Rotating camera / scene

Hi
What the most fast to do for best performances ? To Rotate Camera around a 3D world or to do a rotation of the scene around the camera…
The different is in the calcul of matrix…but I don’t know which take more time to make matrix…

Don’t you bother about that. We are talking about saving a second of computation time per month of runtime or so (well, I hope you understand what I mean).

And to be correct, there is no camera in OpenGL that you can move. There is one viewpoint you can see as a camera, but that viewpoint is fixed at the origin, and when you “move the camera” you are actually moving the scene instead.

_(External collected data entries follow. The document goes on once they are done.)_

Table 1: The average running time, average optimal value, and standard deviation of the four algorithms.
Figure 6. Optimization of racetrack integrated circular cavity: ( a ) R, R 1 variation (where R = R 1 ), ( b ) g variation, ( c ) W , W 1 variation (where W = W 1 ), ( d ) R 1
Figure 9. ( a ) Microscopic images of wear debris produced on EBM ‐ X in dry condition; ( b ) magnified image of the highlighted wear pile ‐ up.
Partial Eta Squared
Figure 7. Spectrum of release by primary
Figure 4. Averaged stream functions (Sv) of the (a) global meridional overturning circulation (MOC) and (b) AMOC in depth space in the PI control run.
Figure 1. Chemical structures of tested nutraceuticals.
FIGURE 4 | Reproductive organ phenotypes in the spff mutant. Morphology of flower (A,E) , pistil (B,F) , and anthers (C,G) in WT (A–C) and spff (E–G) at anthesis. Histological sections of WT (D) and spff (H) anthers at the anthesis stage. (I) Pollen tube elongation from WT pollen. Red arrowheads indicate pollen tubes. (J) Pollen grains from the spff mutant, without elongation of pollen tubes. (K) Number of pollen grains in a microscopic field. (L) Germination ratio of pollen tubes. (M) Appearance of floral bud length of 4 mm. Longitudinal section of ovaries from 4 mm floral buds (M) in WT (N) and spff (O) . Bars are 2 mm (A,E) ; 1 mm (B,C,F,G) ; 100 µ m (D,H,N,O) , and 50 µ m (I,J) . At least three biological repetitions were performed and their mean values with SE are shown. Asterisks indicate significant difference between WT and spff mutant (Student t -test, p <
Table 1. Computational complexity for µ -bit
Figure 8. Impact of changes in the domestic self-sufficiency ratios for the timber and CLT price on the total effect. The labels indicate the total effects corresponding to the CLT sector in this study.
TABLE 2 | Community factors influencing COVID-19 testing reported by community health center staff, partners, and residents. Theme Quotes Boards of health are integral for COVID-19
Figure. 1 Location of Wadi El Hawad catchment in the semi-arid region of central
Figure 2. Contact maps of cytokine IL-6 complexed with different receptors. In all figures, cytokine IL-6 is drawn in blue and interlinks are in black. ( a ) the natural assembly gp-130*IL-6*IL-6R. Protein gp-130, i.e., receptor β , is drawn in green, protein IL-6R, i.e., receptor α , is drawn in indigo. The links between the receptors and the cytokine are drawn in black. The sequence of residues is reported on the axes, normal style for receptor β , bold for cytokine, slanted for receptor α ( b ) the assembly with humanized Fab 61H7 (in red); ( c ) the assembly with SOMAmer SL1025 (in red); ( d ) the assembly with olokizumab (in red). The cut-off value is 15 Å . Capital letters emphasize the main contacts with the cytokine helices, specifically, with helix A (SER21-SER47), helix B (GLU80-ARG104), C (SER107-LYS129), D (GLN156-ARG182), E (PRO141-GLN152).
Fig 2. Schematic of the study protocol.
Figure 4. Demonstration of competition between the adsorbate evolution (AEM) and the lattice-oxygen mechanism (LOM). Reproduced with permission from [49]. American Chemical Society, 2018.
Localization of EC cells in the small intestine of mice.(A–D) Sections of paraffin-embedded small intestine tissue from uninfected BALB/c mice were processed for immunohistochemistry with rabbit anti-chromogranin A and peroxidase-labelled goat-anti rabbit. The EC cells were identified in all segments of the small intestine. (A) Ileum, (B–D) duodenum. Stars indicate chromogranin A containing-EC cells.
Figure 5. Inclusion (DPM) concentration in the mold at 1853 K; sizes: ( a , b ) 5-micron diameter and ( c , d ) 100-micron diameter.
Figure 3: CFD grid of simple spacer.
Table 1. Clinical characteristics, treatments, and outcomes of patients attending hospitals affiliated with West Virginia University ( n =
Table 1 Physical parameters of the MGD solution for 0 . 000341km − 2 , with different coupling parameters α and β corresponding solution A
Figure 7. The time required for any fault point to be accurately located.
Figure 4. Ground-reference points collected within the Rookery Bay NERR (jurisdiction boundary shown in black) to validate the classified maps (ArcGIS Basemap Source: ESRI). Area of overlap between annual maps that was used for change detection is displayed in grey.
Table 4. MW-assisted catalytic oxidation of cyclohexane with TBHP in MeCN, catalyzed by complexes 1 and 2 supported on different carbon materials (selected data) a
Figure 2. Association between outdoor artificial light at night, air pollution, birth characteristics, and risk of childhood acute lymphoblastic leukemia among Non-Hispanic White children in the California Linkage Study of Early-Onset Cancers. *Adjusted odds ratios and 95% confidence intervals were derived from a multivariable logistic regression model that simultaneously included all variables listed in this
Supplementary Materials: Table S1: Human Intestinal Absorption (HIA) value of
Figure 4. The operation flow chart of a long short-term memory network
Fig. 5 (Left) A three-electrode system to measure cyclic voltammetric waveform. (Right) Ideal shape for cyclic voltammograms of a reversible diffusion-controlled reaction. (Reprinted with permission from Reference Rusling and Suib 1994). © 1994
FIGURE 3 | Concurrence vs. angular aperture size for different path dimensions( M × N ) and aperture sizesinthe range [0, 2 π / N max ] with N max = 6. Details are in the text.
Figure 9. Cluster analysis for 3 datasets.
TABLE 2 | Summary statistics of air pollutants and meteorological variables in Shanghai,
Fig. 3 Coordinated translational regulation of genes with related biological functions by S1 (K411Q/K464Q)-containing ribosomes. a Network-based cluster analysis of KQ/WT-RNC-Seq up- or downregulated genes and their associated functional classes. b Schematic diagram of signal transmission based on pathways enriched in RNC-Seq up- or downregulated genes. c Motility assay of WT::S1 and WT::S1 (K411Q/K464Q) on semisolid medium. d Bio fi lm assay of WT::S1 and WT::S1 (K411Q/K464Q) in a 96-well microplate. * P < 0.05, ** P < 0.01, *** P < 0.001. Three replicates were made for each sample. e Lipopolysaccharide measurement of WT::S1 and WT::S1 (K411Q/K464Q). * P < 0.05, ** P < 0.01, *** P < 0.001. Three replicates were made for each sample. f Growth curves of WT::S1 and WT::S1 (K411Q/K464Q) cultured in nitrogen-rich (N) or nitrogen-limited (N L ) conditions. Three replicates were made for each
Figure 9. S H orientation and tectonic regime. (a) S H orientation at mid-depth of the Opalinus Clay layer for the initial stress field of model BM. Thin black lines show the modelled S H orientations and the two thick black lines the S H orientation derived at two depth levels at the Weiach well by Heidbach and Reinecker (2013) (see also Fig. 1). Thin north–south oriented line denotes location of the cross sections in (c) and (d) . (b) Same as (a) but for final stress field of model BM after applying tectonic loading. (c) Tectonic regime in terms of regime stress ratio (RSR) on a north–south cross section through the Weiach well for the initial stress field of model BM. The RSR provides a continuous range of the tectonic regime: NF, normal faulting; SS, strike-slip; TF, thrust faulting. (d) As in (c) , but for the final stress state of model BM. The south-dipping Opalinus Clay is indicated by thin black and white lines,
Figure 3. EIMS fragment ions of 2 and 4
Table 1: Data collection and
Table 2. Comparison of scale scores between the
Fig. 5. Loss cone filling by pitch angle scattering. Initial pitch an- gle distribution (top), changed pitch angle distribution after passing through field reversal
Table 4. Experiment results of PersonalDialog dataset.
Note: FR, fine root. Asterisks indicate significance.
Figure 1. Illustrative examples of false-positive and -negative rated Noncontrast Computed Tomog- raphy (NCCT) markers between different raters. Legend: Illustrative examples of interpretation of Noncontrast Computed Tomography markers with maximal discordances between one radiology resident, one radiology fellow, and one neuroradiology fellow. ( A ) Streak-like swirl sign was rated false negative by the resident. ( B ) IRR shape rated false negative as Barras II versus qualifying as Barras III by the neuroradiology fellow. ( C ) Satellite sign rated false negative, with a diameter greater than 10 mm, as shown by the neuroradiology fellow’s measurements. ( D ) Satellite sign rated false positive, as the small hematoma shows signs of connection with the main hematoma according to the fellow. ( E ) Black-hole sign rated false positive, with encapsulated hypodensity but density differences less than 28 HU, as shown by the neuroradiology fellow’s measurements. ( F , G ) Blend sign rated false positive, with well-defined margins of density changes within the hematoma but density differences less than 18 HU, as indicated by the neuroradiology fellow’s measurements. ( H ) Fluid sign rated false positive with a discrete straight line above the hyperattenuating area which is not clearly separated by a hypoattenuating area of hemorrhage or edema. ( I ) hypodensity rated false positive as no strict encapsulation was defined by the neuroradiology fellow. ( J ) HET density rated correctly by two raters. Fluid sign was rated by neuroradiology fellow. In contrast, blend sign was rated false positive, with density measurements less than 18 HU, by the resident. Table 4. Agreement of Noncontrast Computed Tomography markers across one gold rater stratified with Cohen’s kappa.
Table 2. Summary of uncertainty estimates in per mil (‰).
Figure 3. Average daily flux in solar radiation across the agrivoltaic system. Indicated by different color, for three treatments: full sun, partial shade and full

So whatever way you choose, you will end up doing the same thing, moving the scene.

Hi, Bob,

I think there does be a camera because you can you gluLookAt() function to change your viewing pose.

Well, newname, Bob is right !

There is no camera in OpenGL and using gluLookAt will “simulate” a camera by calculating the proper transformation matrix using the parameters you supply.

Regards.

Eric

Yes right bob.

When I spoke of camera, i’m using gluLookAt() for moving view…
In this time I’m not use low-level OpengL BUT THE gLUT.
It is right it is a viewpoint and not a camera. But if the scene contains much objects to draw, maybye, to modify gluLookAt() parameters or scene position will be more fast ?
The number of matrix calcul is different !

Wether you use gluLookAt or move the scene does not matter. It’s the same thing. gluLookAt moves/rotates the scene in the proper direction. This is only done once each frame, and however you do it, it will result in one matrix. And what this matrix looks like or how it’s calculated is kindof irrelevant, because matrix-vertex multiplication is always the same.

My advice is: Forget about it. As I stated above, you won’t notice anything, I can guaratee that. Use the methid that fits your needs best.

A lot of times it useful to think of having a movable camera to view your world, espiecally if the camera’s “location” is essentially the user’s location. You could create a camera class and provide wrappers for the glRotate and glTranslate and whatever else, just make sure you keep your order of operations correct, because everything becomes backwards when you start looking at it as moving the camera around a scene versus moving the scene around the camera.

Edit: Kinda off topic here I guess since the question was about performance. Performance is a non-issue here, since however you choose to look at it you are still just building the matrix that will translate and rotate geometry as it is passed to OpenGL.

[This message has been edited by GHoST (edited 03-22-2001).]